» Instructions to follow
Please retype the records below exactly, leaving out any pictures.

» Records
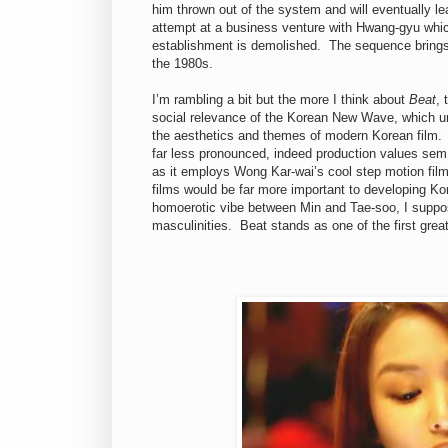
him thrown out of the system and will eventually lea
attempt at a business venture with Hwang-gyu whic
establishment is demolished. The sequence brings 
the 1980s.
I’m rambling a bit but the more I think about
Beat
, 
social relevance of the Korean New Wave, which un
the aesthetics and themes of modern Korean film. I
far less pronounced, indeed production values sem t
as it employs Wong Kar-wai’s cool step motion film
films would be far more important to developing Ko
homoerotic vibe between Min and Tae-soo, I suppos
masculinities. Beat stands as one of the first grea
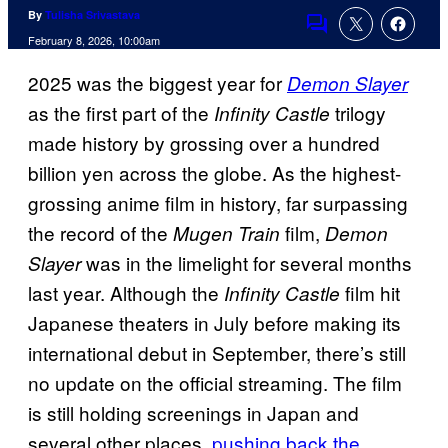
By
Tulisha Srivastava
Comments
February 8, 2026, 10:00am
2025 was the biggest year for
Demon Slayer
as the first part of the
trilogy
Infinity Castle
made history by grossing over a hundred
billion yen across the globe. As the highest-
grossing anime film in history, far surpassing
the record of the
film,
Mugen Train
Demon
was in the limelight for several months
Slayer
last year. Although the
film hit
Infinity Castle
Japanese theaters in July before making its
international debut in September, there’s still
no update on the official streaming. The film
is still holding screenings in Japan and
several other places,
pushing back the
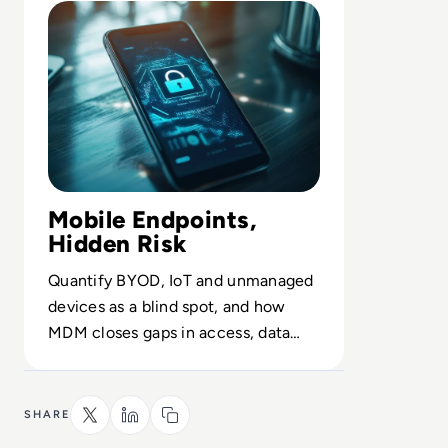
Mobile Endpoints,
Hidden Risk
Quantify BYOD, IoT and unmanaged
devices as a blind spot, and how
MDM closes gaps in access, data
protection and uptime.
SHARE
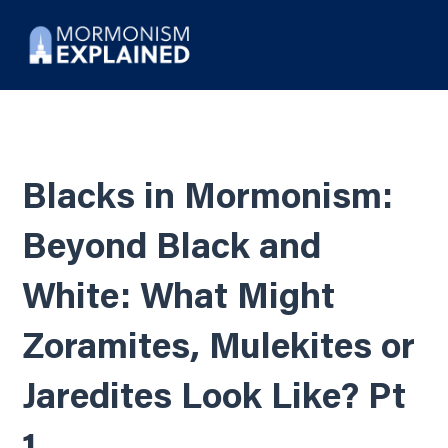
Blacks in Mormonism:
Beyond Black and
White: What Might
Zoramites, Mulekites or
Jaredites Look Like? Pt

» Result of the task
him thrown out of the system and will eventually lea
attempt at a business venture with Hwang-gyu whic
establishment is demolished. The sequence brings 
the 1980s.
I’m rambling a bit but the more I think about
Beat
, 
social relevance of the Korean New Wave, which un
the aesthetics and themes of modern Korean film. I
far less pronounced, indeed production values sem t
as it employs Wong Kar-wai’s cool step motion film
films would be far more important to developing Ko
homoerotic vibe between Min and Tae-soo, I suppos
masculinities. Beat stands as one of the first grea
By
Tulisha Srivastava
Comments
February 8, 2026, 10:00am
2025 was the biggest year for
Demon Slayer
as the first part of the
trilogy
Infinity Castle
made history by grossing over a hundred
billion yen across the globe. As the highest-
grossing anime film in history, far surpassing
the record of the
film,
Mugen Train
Demon
was in the limelight for several months
Slayer
last year. Although the
film hit
Infinity Castle
Japanese theaters in July before making its
international debut in September, there’s still
no update on the official streaming. The film
is still holding screenings in Japan and
several other places,
pushing back the
Mobile Endpoints,
Hidden Risk
Quantify BYOD, IoT and unmanaged
devices as a blind spot, and how
MDM closes gaps in access, data
protection and uptime.
SHARE
Blacks in Mormonism:
Beyond Black and
White: What Might
Zoramites, Mulekites or
Jaredites Look Like? Pt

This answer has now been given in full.